The distribution of heavy CDR3 lengths is roughly gaussian. We can estimate the population parameters from the entire dataset and use these to do a one-sided Z test.

cdr3_aa_heavy_lens = lf.select('cdr3_aa_heavy_len').collect()
mu_hat = cdr3_aa_heavy_lens.mean().item()
sigma_hat = cdr3_aa_heavy_lens.std().item()
igkv2_30 = lf.filter(pl.col('v_call_light').eq('IGKV2-30*02')).select('cdr3_aa_heavy_len').collect()
y_bar = igkv2_30.mean().item()
m = igkv2_30.height

The difference between the means of our larger sample and the IGKV2-30*02 gene is large enough that it is almost certainly not due to chance.

f"P-Value: {norm.cdf((y_bar - mu_hat) / (sigma_hat / math.sqrt(m))).item():.10f}"

'P-Value: 0.0000000000'

Although the differences are not due to chance, they could be lower due to their preferential pairing with heavy chains that carry shorter CDR3s.
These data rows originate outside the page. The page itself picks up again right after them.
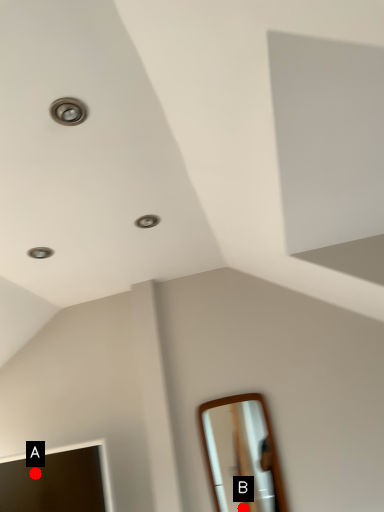
Question: Two points are circled on the image, labeled by A and B beside each circle. Among these points, which one is farthest from the camera?

Choices:
 (A) A is further
 (B) B is further

Answer: (B)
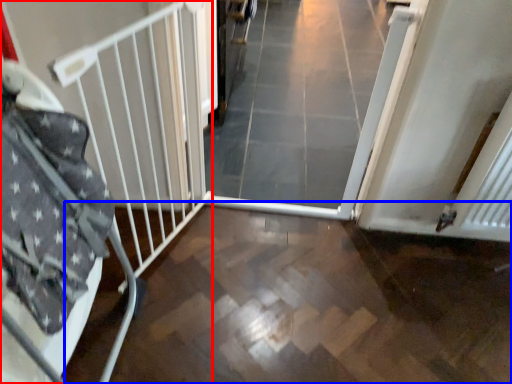
Question: Which point is closer to the camera, bed frame (highlighted by a red box) or path (highlighted by a blue box)?

Choices:
 (A) bed frame
 (B) path

Answer: (A)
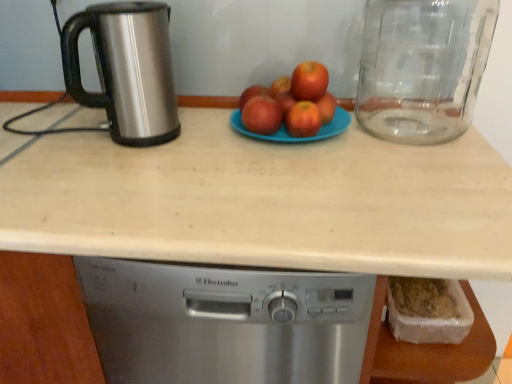
Identify the location of free location to the right of stainless steel kettle at left. (213, 139).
Lets look at this. Looking at the differences between observed and expected pairing counts for IGKV2-30*02 and heavy germline V genes. It looks like IGKV2-30*02 pairs with IGHV3-9*02 much more frequently than expected.

((contab - expected) / expected).filter(like='IGKV2-30*02').sort_values(by='IGKV2-30*02', ascending=False)

v_call_light	IGKV2-30*02
v_call_heavy
IGHV3-9*02	43.801180
IGHV3-7*05	6.133745
IGHV3-30*10	5.560173
IGHV3-7*01	4.666647
IGHV3-7*02	4.100613
...	...
IGHV4-31*04	-1.000000
IGHV4-30-2*06	-1.000000
IGHV4-59*03	-1.000000
IGHV4-61*10	-1.000000
IGHV7-4-1*01	-1.000000

187 rows × 1 columns

The average heavy CDR3 length for IGHV3-9*02 is actually far lower than the average across the entire dataset.

lf.filter(pl.col('v_call_heavy').eq('IGHV3-9*02')).select(pl.mean('cdr3_aa_heavy_len')).collect().item()

12.491721854304636

g = sns.histplot(lf.select('cdr3_aa_heavy_len').collect(), binwidth=1)
g.axvline(12.5, c='red')
plt.show()

png

The short heavy CDR3 length of the preferential heavy V gene partner for IGKV2-30*02 likely explains the short heavy CDR3s we observed for this light V gene family. If the light chain was having an independant effect on the heavy chain CDR3 length distribution then we would likely only see a downward shift in CDR3 lengths when conditioning on the light V gene, however we see this shift in its absence, suggesting the relationship is more likely correlative than causal. It is possible that if we conditioned on the light chain V gene we would get a significant downward shift in the average CDR3 length, however the effect size of this shift would likely be diminutive and unlikely to have real world practical applications.

Summary

This was a very quick and informal analysis, just to give you a sense of the power of this dataset as well as some guidance on tools and techniques to use for analysing it. While the light V germline pairing choice effects on heavy CDR3 lengths may seem inconsequential, a better understanding of these nuanced features of antibody biology in the aggregate will help antibody engineers to make the next generation of improved therapeutics and tools. Therefore I hope to see some of you playing around with these datasets and publishing your findings!